NEW YORK – Tuesday marked a pivotal day in the run-up to November’s general election, with New Yorkers casting their ballots – along with two of the candidates themselves.
Hillary Clinton has been a ferocious campaigner in New York in recent days with eight stops Monday, hoping to seal the deal against Bernie Sanders.
A victory Tuesday won’t be a knockout punch she desires in terms of securing the nomination but a win in New York would put Sanders on the ropes.
Clinton started her day Tuesday in Chappaqua where she and her husband cast their ballots. When asked who she voted for, Clinton replied, “That is private.”
Still, she’s undoubtedly looking to secure the state’s 247 delegates to add to her huge lead – 1,758 – over Sanders, who was in midtown earlier Tuesday but has no plans to be in New York when the results come in.
Instead, the senator from Vermont will be at Penn State University in eastern Pennsylvania where voters will participate in their own primary next Tuesday.
GOP front-runner Donald Trump is looking for a delegate sweep Tuesday. Blocks away from Trump Tower, he voted for himself, calling it a proud moment to select his name on the ballot in his home state.
Significant movement has happened in the Trump camp as he shakes up his political team. His campaign manager Corey Lewandowski – accused of assaulting a reporter at a Trump rally – was demoted. As part of the reorganization, Trump’s team has brought in a pair of seasoned Republican strategists and insiders say to expect a makeover of the candidate, with a spokeswoman for Trump promising he’ll act more presidential as he prepares for the general election. She pointed to his being more disciplined with his tweets as evidence.

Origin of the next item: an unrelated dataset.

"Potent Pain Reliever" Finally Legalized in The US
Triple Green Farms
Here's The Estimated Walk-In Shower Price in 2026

In a three-way race, Trump is poised for a huge victory Tuesday. If he can sweep all 27 congressional districts, he’ll walk away with 95 delegates up for grabs and avoid a floor fight at the Republican National Convention in July.
The most recent Wall Street Jounral/NBC/Marist poll predicts Trump will clinch 54 percent of the vote, with John Kasich coming in second with 21 percent and Cruz trailing in third place with 18 percent.
Amid robust Republican turn out, Trump secured a last-minute endorsement from former NYC Mayor Rudy Giuliani.
Ted Cruz, whose chances of gaining traction in the Empire State with his criticism of “New York values,” nonetheless continued his assault on Trump Tuesday. He said selecting the billionaire businessman as the GOP’s nominee would “give Hillary Clinton” the presidency.
Meanwhile, Kasich, at rallies upstate, said he’s the one candidate who could best bring the Republicans victory in November.